* _How to complete this task_
Could you write out every record below exactly, leaving out any pictures?

* _Supplied records_

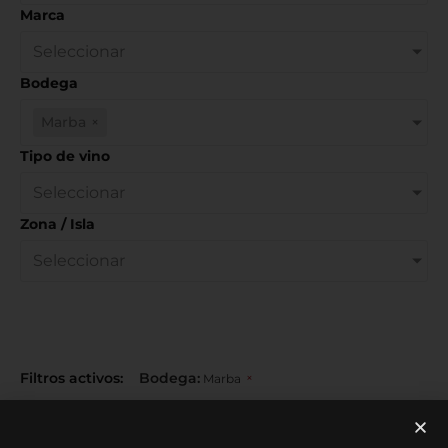
Marca
Seleccionar
Bodega
Marba
×
Tipo de vino
Seleccionar
Zona / Isla
Seleccionar
Filtros activos:
Bodega
:
×
Marba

* _Reply_
Marca
Seleccionar
Bodega
Marba
×
Tipo de vino
Seleccionar
Zona / Isla
Seleccionar
Filtros activos:
Bodega
:
×
Marba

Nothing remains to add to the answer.